Pero ya va quedando poco o ningún margen para la esperanza. El plan faraónico de Cullera no es más que un episodio del gran despliegue urbanístico que se cuece al amparo de una legislación -porque, eso sí, todo es legal- decantada por el mercado y por quienes lo gestionan. Se piden viviendas, si son suntuarias, mejor. Los promotores inmobiliarios tienen razón. Es el mercado. Y los políticos, tan sensibles, pierden el trasero por despejarle el camino a la ola de prosperidad que representa la oferta desmadrada de adobe y cemento de los Luis Batalla, en Castellón, Bautista Soler, en Valencia, Enrique Ortiz en Alicante, o Ramón Salvador en Elx. Esos u otros grandes emprendedores, todos intercambiables. Unos y otros están a lo suyo, políticos y empresarios. En ocasiones, lo suyo es tan común, que, como en Puçol, el ayuntamiento regala o casi los mejores solares.

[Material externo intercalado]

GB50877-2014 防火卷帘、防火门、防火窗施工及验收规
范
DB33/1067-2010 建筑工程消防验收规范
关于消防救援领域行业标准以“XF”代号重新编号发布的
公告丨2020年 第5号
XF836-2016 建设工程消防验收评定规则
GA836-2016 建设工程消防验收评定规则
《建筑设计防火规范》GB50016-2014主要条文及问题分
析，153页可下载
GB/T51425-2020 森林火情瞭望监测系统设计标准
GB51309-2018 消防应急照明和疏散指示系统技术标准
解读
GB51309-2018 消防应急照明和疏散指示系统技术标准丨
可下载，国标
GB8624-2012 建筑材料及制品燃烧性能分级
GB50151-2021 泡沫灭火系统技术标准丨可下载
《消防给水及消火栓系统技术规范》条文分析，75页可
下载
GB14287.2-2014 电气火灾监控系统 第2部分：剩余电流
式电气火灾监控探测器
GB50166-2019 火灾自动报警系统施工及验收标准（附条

Podemos indignarnos o, como hace la mayoría del vecindario, ceder ante la fatalidad de vérselas con un país irreconocible. Siempre queda el recurso de leer a Gabriel Miró, Blasco Ibáñez o Manuel Vicent para recuperar imágenes y talantes que nos definían en el mapa del mundo. También podemos ilustrarnos con los lienzos de Sorolla o de Genaro Lahuerta, entre otros. Será como una exhumación de lo que han sido nuestras referencias más entrañables y ontológicas. Quizá sea aconsejable catalogar lo poco que nos queda -ya sea un otero, una acequia, un magnolio o un acantilado, por no hablar de la extinta huerta-, no sea cosa que cualquier día aparezca por allí un agente urbanizador o predador y acabe con ello. Es el progreso, la presión de la demanda, el mercado, la obsecuencia e ineficacia del PP y del PSOE -que en este asunto andan de la mano-, el imperio de la nueva clase dominante del adobe. ¿Exageramos? Basta con darse un garbeo por el país para ver lo que se hace y el nublado urbanístico que nos acecha. También es cierto que cada día hay menos sensibilidad y conciencia para sublevarse.

¿Cómo si no hubiéramos consentido este desfiguramiento?